The app will then open and read the text of the page to them. As it reads, it highlights the text so students can see the words as they hear them. It’s also possible to pause and rewind if they feel they have missed something.
The quality of the voice isn’t perfect, main problem being with intonation, but it is very good and synthetic speech is getting better all the time. This is a great way to help develop both students’ listening and reading skills at the same time.
Synth
Synth is an interesting way to make podcasts more interactive and engaging for students. You can record your podcast, a message, a question or an audio file for your students to listen to and they then have to record a reply, or add to your message.
This is a great way to either collect knowledge together or create dialogue with students while developing their listening skills. It can be used on iOS or in the web-browser.
Fluid Data
This is a really interesting tool for anyone who is interested in improving their listening skills and learning how different lexical items appear in authentic speech. It is a little like a corpus, but has a wide collection of audio files that can be searched for specific language items.
You do this by typing the word or phrase you want to find into the search field. Fluid Data then shows you a list of audio clips with the part of the clip that contains the example phrase highlighted by an orange bar.
When you click on the orange bar you can hear the specific part of the clip. This is great for finding listening materials when you want to teach a specific item and can also help students to review words or phrases they are learning and find authentic example sentences that show how they are used.
Listen and Write
This app is similar to LyricsTraining, but has a wider variety of source materials. Again it is based around listening to what you hear and writing it down and like LyricsTraining you can select the level of challenge by deciding how many of the words of the script you need to type in.
Generally, the texts used are of a higher level and have more complex vocabulary than those in LyricsTraining, so this would be better for higher level students who would like to specifically develop their listening skills or ones practicing for Cambridge exams.
This is a great tool for motivated students who want to work on their own and improve their listening vocabulary and spelling.
SpeakPipe
This app allows you to create your own short video files, upload them to server and get a link that you can share with your students.
This is a great tool for helping students who have specific problems with remembering pronunciation of words or phrases or for recording example sentences or very quick listening activities for students.
Just click on the record button record your text and then click on ‘Save on sever’. The recording will be saved on the server for three months and you’ll get a link that you can share with students so that they can listen.
This is a great tool for backing up the work you are doing in class on listening and pronunciation.
Video Converter
This is a really useful tool for separating audio from video or for converting files for uses in different formats on different devices.
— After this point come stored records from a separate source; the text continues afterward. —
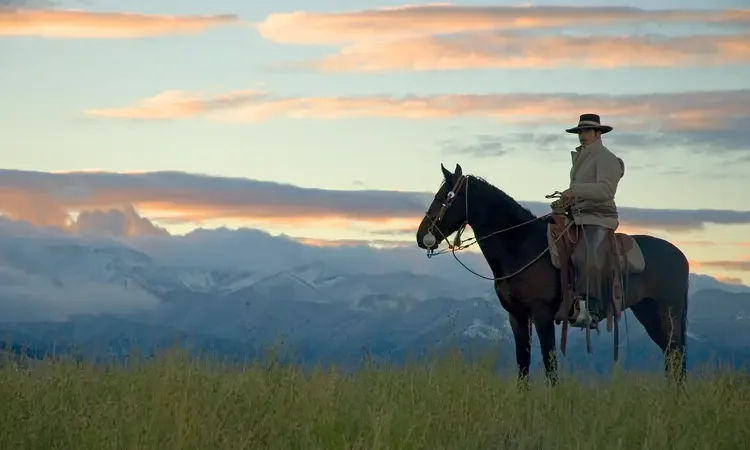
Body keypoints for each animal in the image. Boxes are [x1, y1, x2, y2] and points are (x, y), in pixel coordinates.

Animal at [414, 163, 692, 384]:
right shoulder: (517, 316)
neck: (522, 245)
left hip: (668, 312)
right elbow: (523, 365)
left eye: (446, 196)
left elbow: (550, 366)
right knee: (671, 356)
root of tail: (680, 256)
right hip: (648, 312)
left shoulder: (542, 314)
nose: (421, 236)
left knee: (676, 355)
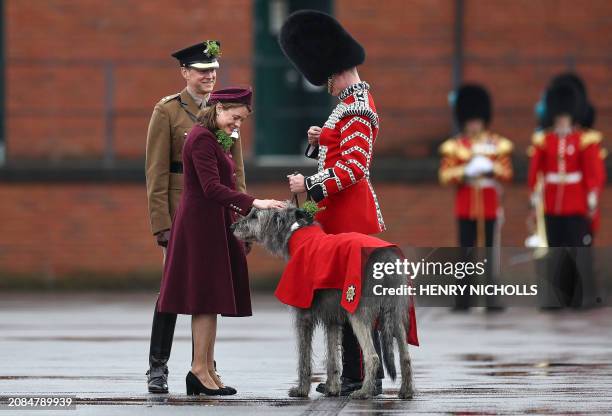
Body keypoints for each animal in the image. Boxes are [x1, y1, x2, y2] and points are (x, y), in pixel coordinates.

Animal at [231, 205, 416, 400]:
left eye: (254, 215)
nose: (232, 227)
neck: (295, 232)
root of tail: (387, 257)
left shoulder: (303, 315)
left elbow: (303, 357)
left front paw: (301, 390)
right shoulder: (332, 317)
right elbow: (332, 358)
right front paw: (332, 388)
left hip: (358, 311)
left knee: (372, 356)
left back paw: (364, 392)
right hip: (396, 313)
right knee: (405, 356)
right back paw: (406, 391)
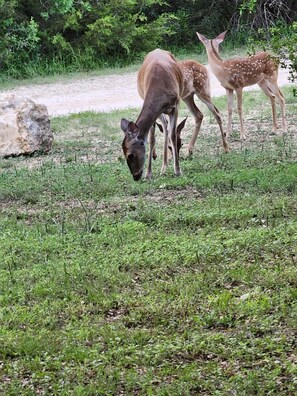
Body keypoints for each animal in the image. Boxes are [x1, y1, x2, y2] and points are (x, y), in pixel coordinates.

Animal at [119, 47, 184, 181]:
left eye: (130, 155)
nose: (136, 176)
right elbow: (151, 139)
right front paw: (148, 173)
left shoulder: (175, 105)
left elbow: (173, 135)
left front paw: (178, 170)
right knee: (164, 125)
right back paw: (163, 166)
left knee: (167, 128)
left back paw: (165, 166)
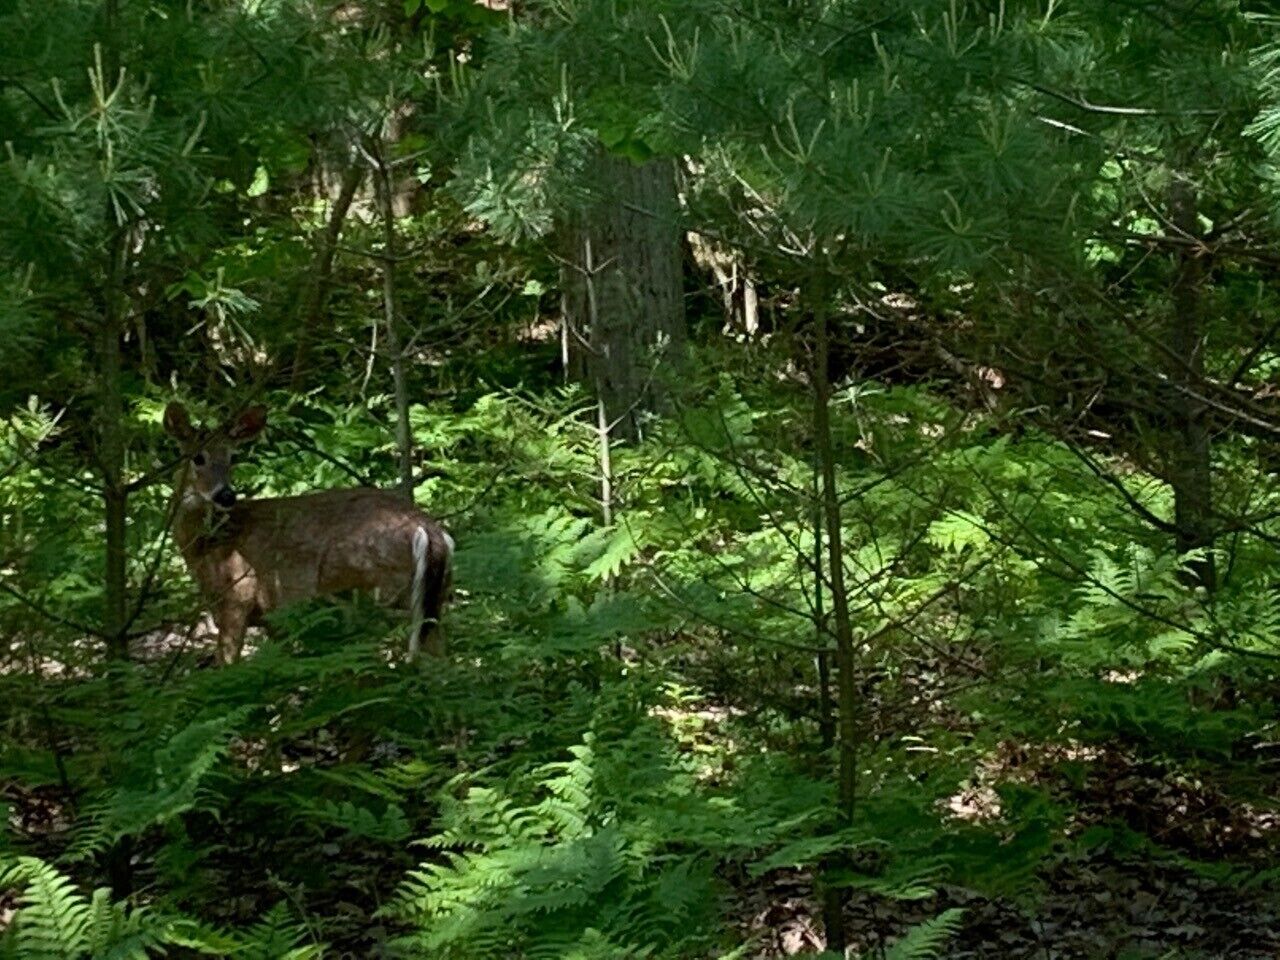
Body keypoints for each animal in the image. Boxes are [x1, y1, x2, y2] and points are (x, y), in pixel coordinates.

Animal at [162, 402, 453, 666]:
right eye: (197, 457)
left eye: (233, 457)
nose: (226, 495)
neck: (207, 545)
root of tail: (429, 530)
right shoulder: (273, 616)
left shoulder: (237, 596)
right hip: (433, 598)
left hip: (376, 589)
Although the combination of video and audio can be really useful, sometimes it’s also great to split the two, so that students can focus silently on what they can learn from the body language and expressions of the characters and then, see how that corresponds to the actual words they are saying in the sound track.
Video converter makes it easy for you to either upload a video or add a link to the video and then save the file as either an audio file or a silent video file.
I hope this article gives you some idea of the range and variety of resources that are now available for helping you develop your students’ listening skills.